Though I could wish that the new edition of the Norton had reflected more independent thought and less reactive borrowing of the most visible innovations of our table of contents, I am very glad that Norton has now also adopted the six-volume format. Then again, perhaps the Norton hasn't simply been imitating us in its rapid inclusions of Marie de France, Hogarth, The Beggar's Opera, Frankenstein, and a range of new context groupings whose topics track ours with what may only appear to be beagle-like devotion. The Septuagint was produced by independent translators whose versions all came out alike, and this history may have repeated itself here.

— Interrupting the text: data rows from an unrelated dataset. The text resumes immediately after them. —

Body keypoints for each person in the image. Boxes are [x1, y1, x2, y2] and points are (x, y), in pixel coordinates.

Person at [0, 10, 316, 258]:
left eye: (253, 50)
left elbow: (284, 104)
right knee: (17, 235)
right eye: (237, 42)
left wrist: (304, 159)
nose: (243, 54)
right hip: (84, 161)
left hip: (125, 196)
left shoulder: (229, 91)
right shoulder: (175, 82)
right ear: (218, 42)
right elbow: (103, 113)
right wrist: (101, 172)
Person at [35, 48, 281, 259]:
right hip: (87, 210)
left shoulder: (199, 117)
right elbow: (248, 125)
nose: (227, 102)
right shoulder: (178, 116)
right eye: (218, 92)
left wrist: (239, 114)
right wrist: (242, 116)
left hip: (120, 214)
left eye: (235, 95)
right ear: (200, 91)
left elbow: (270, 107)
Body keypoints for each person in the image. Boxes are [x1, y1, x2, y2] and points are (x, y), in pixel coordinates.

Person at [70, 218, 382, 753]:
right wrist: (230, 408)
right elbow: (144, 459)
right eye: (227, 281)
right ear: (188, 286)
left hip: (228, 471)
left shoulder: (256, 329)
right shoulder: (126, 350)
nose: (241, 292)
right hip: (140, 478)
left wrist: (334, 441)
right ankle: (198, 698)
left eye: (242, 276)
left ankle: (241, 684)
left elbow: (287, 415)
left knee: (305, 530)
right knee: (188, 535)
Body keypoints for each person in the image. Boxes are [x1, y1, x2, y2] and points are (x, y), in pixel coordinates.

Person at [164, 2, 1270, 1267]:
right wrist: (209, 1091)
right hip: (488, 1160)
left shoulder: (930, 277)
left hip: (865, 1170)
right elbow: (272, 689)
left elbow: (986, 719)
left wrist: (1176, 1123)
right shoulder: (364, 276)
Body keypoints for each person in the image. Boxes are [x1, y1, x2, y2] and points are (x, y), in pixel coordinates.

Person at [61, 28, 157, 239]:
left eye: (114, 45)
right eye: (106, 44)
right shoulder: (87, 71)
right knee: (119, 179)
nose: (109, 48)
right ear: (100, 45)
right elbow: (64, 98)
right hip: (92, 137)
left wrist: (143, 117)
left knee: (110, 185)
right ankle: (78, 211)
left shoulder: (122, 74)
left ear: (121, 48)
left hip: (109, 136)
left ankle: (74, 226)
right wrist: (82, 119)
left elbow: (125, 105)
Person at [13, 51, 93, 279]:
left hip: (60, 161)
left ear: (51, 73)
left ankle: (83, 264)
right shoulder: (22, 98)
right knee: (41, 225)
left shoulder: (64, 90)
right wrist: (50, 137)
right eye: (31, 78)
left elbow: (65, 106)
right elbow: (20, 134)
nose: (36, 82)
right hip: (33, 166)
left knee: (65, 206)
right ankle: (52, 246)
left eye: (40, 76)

The Norton Anthology responded that:

The new Norton is not (as Longman personnel have charged) simply an attempt to copy Longman... Norton has defined its scope by uniting works whose common bond is the English language, claiming that a shared vocabulary is essential to cultural unity.

Independent Canadian publisher Broadview Press also offers a six-volume anthology of British literature that competes with the Norton and Longman anthologies, and a two-volume Concise Edition that competes with Norton's two-volume Major Authors Edition and Longman's two-volume Masters of British Literature. The editorial team for The Broadview Anthology of British Literature includes leading scholars such as Kate Flint, Jerome J. McGann, and Anne Lake Prescott and has in general been very well received, though its sales have yet to match those of the competitors from the two larger publishers.

==Reception==
In 2006, Rachel Donadio of The New York Times stated: "Although assailed by some for being too canonical and by others for faddishly expanding the reading list, the anthology has prevailed over the years, due in large part to the talents of Abrams, who refined the art of stuffing 13 centuries of literature into 6,000-odd pages of wispy cigarette paper."

Sarah A. Kelen summarizes the changes to the NAELs inclusions of medieval literature through successive editions, demonstrating the way the Anthologys contents reflect contemporary scholarship.

Sean Shesgreen, an English professor at Northern Illinois University, published a critical history of the anthology in the Winter 2009 issue of Critical Inquiry, based on interviews with Abrams and examinations of the editor's NAEL files. Norton president Drake McFeely forcefully denounced the article in a January 23, 2009, story in The Chronicle of Higher Education.